24 夢みたいな時間の終わりと一つの事実。
音楽が止まる。夢みたいな時間が終わりを告げる。
ゼフィー様が、私の手の甲に口づけを一つ落とした。
そして、熱を持った視線で私のことを見つめる。
「ほかの人間と、踊らないで」
「侯爵家の婚約者として、社交も必要なのでは……」
「たぶん、他の人間にとってはそれでは済まなくなる。周りの視線、見て」
会場を見回すと、なぜか会場中の視線が私たちに集まっていた。
ゼフィー様のことを注目するのはわかるけど、なんだろう私の方に向けられたこの視線は。

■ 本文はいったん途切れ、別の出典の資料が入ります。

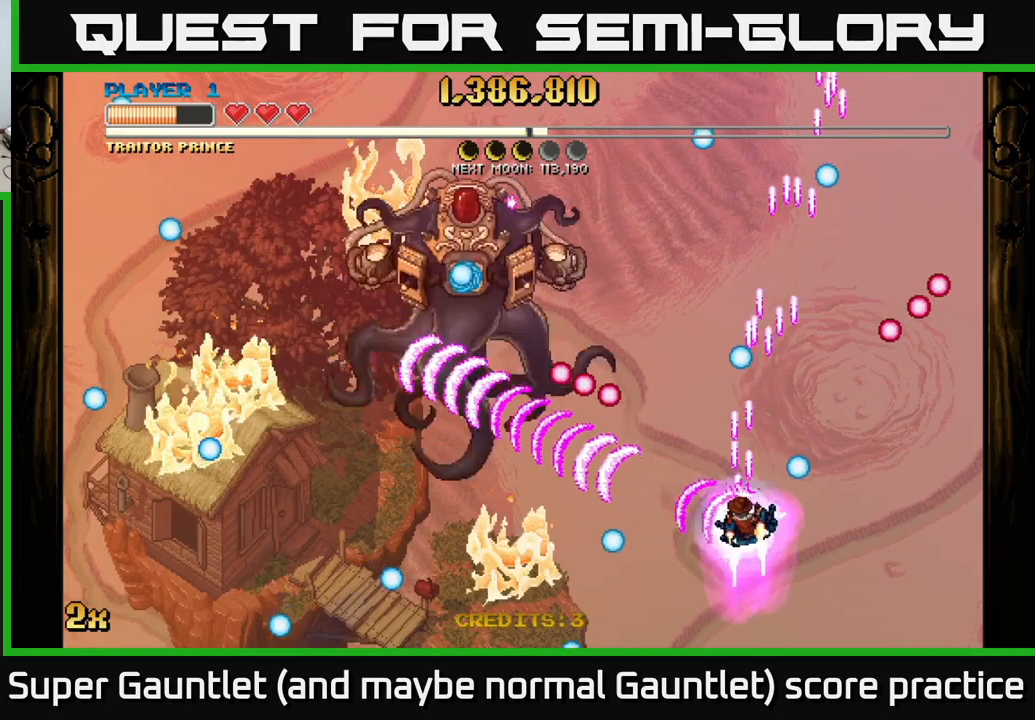
{"buttons": ["A", "X"], "left_stick": "up-right", "right_stick": "center", "events": [[450, "X", "down"], [500, "left_stick", "up-right"]]}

「……いくら貧乏だって言っても、社交に顔を出させないのは違和感があった。でも、今はフローリア殿の気持ちが良く分かる」
「……ゼフィー様?」
「俺と結婚しても、出来る限り夜会は避けよう。リアが危険すぎる」
「危険って……」
その時、ゼフィー様が陛下に呼び出されてしまった。
「く……。こんな時に。フローリア殿は……」
なぜか、父も壇上にいた。
でも、国王陛下のお声がけを避けるなんて不敬が許されるはずもない。
「私なら大丈夫です」
「――――ロードにそばにいるように頼んでいるから」
ゼフィー様が、合図をすると騎士のロード様が私にエスコートの手を差し出した。
「リアに何かあったら……」
「まじで、その目でにらむの勘弁してください。部隊の人間以外だと気を失いますよ?」
「大丈夫なので! 早く行ってきて下さい」
ゼフィー様と、父がともに壇上に上がり、陛下に恭しく礼をしている姿を会場の端で眺める。

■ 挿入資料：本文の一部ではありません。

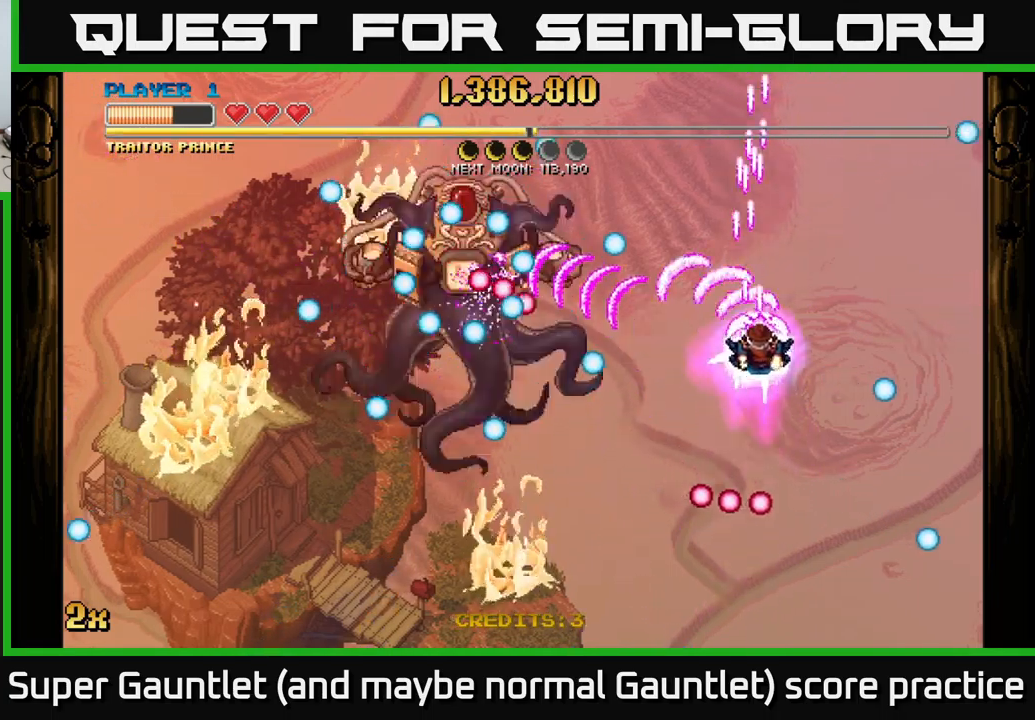
{"buttons": ["A"], "left_stick": "down-right", "right_stick": "center", "events": [[50, "X", "up"], [167, "left_stick", "down-right"]]}
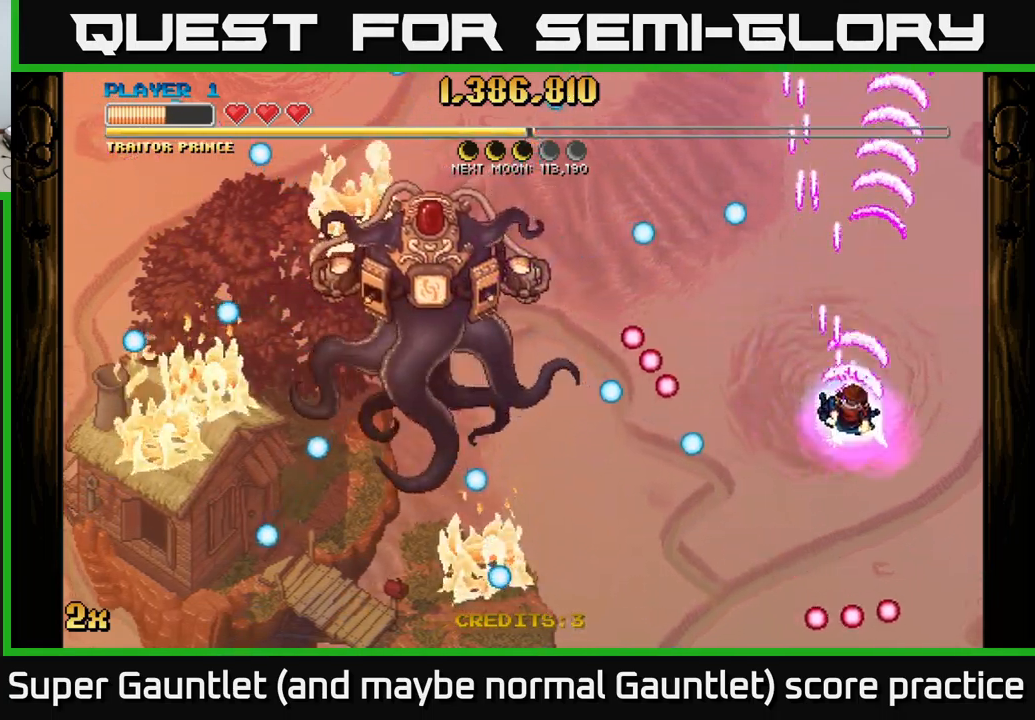
{"buttons": ["A"], "left_stick": "down", "right_stick": "center", "events": [[417, "left_stick", "center"], [484, "left_stick", "down"]]}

ゼフィー様は、先日国境付近の偵察任務を終えて帰って来たばかり。
数々の武功から考えても、呼び出されるのは理解できる。
でも、なぜ父までが。
「あの勲章、フローリア隊長がつけておられるの初めて見ました」
「勲章に……なにかあるんですか?」
「あれ、ゼフィー殿と一緒に戦場で陛下を救った時に受け取った勲章ですよ」
あ、どこかで見たと思ったら、ゼフィー様が正装の時に真ん中につけている勲章と同じものだわ!

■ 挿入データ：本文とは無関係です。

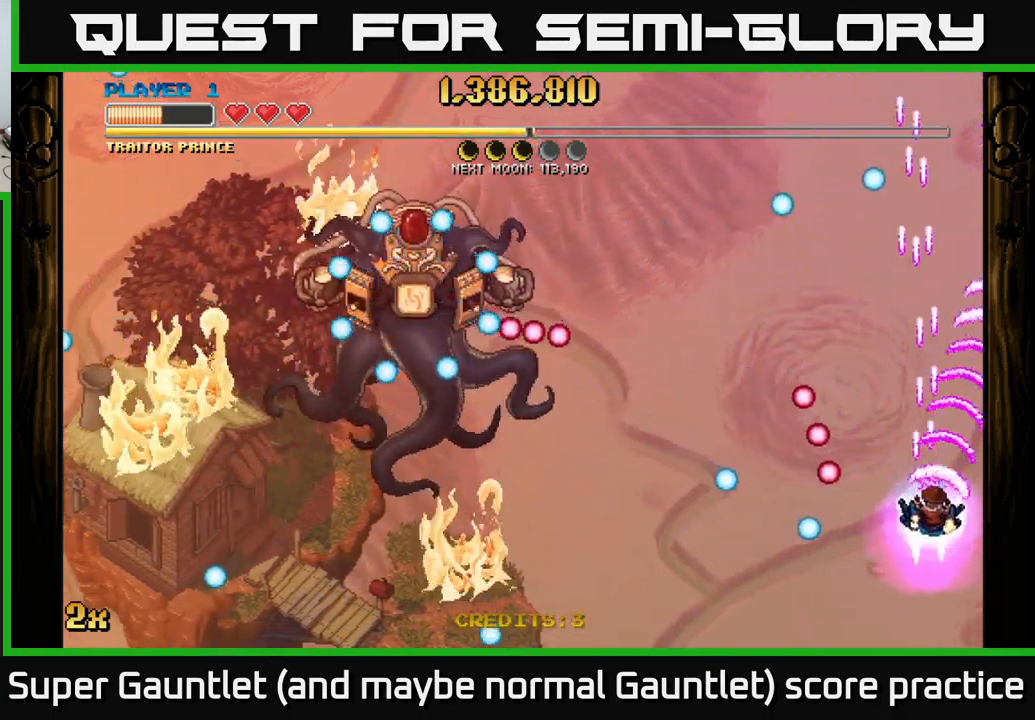
{"buttons": ["A"], "left_stick": "up", "right_stick": "center", "events": [[200, "left_stick", "center"], [284, "left_stick", "down-left"], [450, "left_stick", "up"]]}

「……どうして、そんな栄誉を受けていて父はつけていなかったのでしょう」
「私にはわかりかねますが……。ところで、リアスティア様って加護持ちですよね」
「へ?」
加護? お母様や、ゼフィー様みたいな?
「そんなはず……」
「ほら、リアスティア様と踊りたいのに、フローリア隊長があの勲章をつけてきたのと、ランディルド副隊長がにらみを利かせているせいで、誰も近づけないでいる。もし、リアスティア様がお一人だったら、多数の男性に囲まれてしまっているでしょうね。俺だって、あの目に睨まれていなければ……」
「え?」
ロード様を見つめると、気まずそうに目を逸らされる。
なぜか、その頬が少し赤くなっている気がする。
「そんなに見つめられると、俺も訳が分からなくなってきますし、そもそもあの二人に睨まれると生きていけないんで……勘弁して下さい」
――――何が、訳が分からなくなるのかは分からなかったけれど、陛下からのお言葉が終わるや否や、駆け足でこちらに近づいてくる父とゼフィー様の姿が見えた。
過保護と思っていたのには、もしかしたら理由があるのかもしれない。
ゼフィー様の瞳が、私に微笑んだのを見て安堵のため息が自然と漏れていた。